DataHub: A Collaborative Data Analytics and Visualization Platform
In this talk, I will describe a new system we are building at MIT, called DataHub. DataHub is a hosted interactive data processing, sharing, and visualization system for large-scale data analytics. Key features of DataHub include:
(i) Flexible ingest and data cleaning tools to help massage data into a form that users can write programs that operate on it. This includes both removing irregularity as well as exposing structure from unstructured data such as text files and images.
(ii) A scalable, parallel, SQL-based analytic data processing engine optimized for extremely low-latency operation on large data sets, by exploiting massive parallelism available in modern GPUs and upcoming manycore CPUs.

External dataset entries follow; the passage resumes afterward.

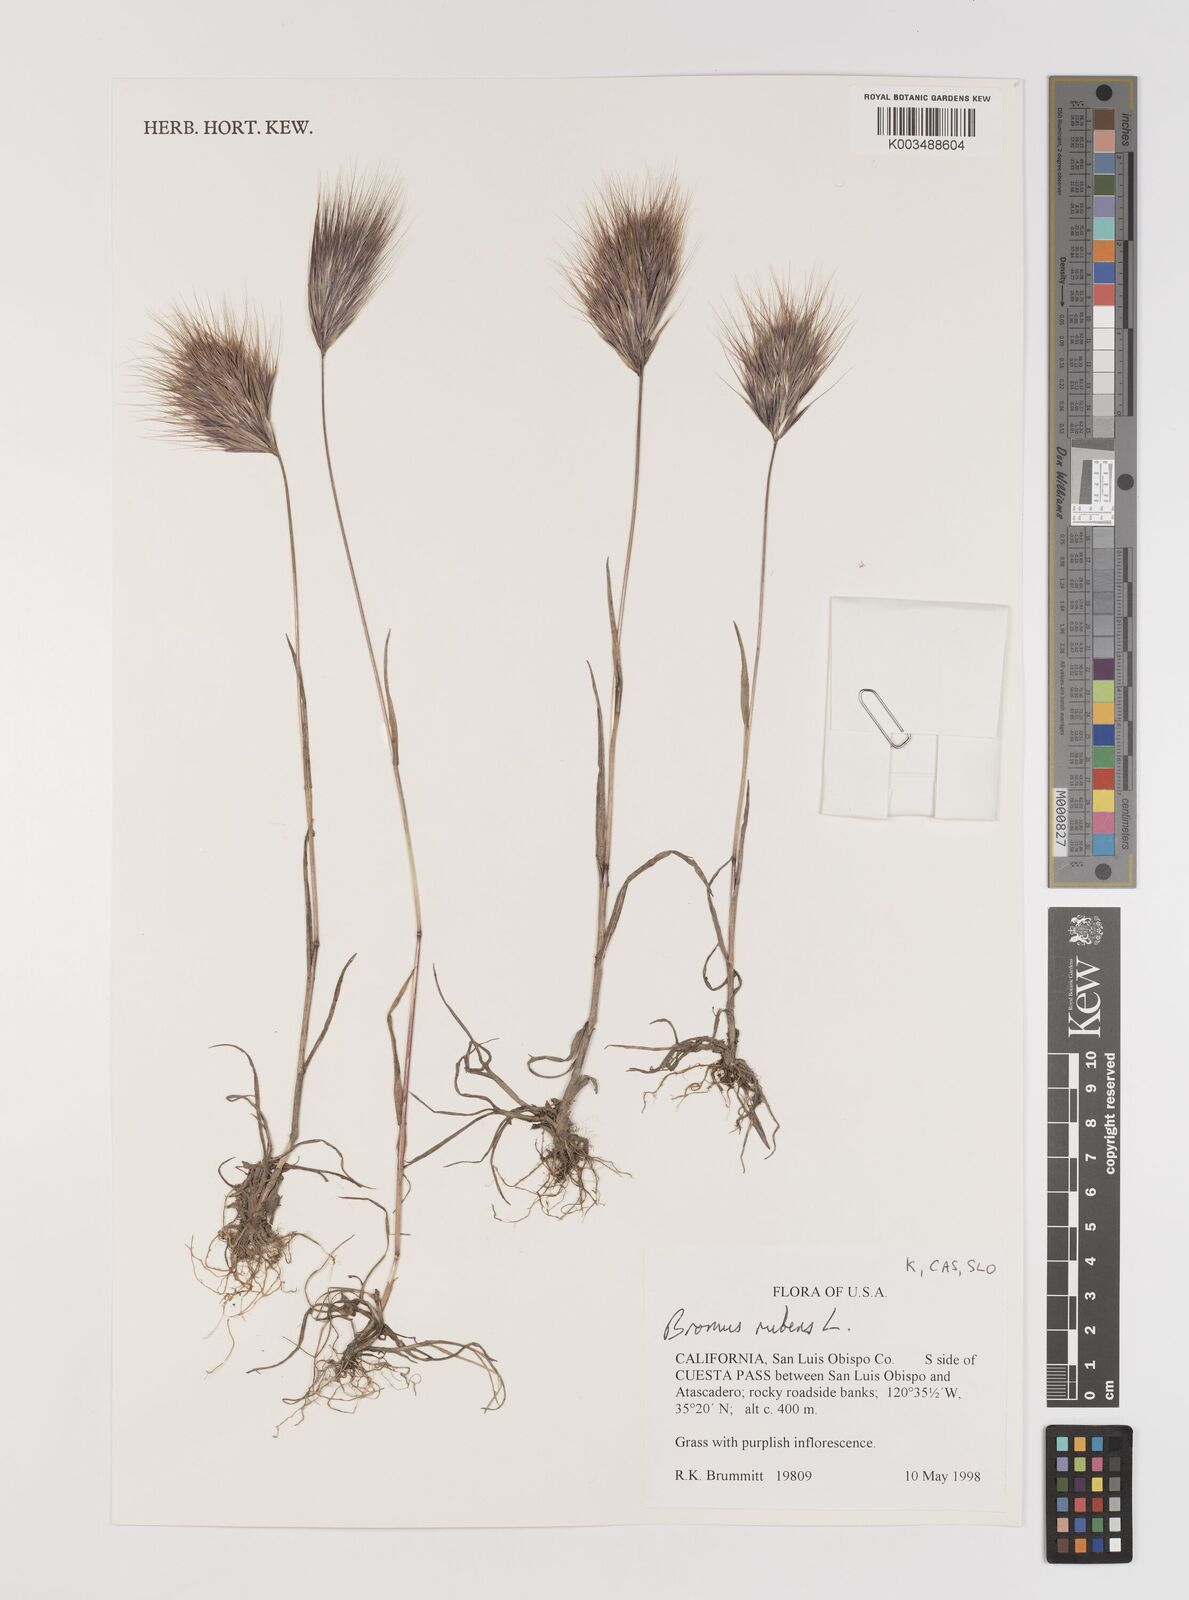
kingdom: Plantae
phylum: Tracheophyta
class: Liliopsida
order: Poales
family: Poaceae
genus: Bromus
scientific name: Bromus rubens
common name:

(iii) An interactive visualization system that is tightly coupled to the data processing and lineage engine. Specifically, DataHub provides a workflow-based visualization engine where users can choose from a library of pre-built visualizations, or define their own visualizations via a simple API. Analysis and visualization steps may run on either CPUs or manycore/GPU devices.
(iv) Finally, Datahub is a hosted data platform, designed to eliminate the need for users to manage their own database. It includes features that allow users to selectively share their data with other users, using complex context-sensitive predicates (e.g., that data about particular times or location should be visible to particular users).
This joint meeting of the Boston Chapter of the IEEE Computer Society and GBC/ACM will be held in MIT Room E51-325. E51 is the Tang Center on the corner of Wadsworth and Amherst Sts and Memorial Dr.; it's mostly used by the Sloan School. You can see it on this map of the MIT campus. Room 325 is on the 3rd floor.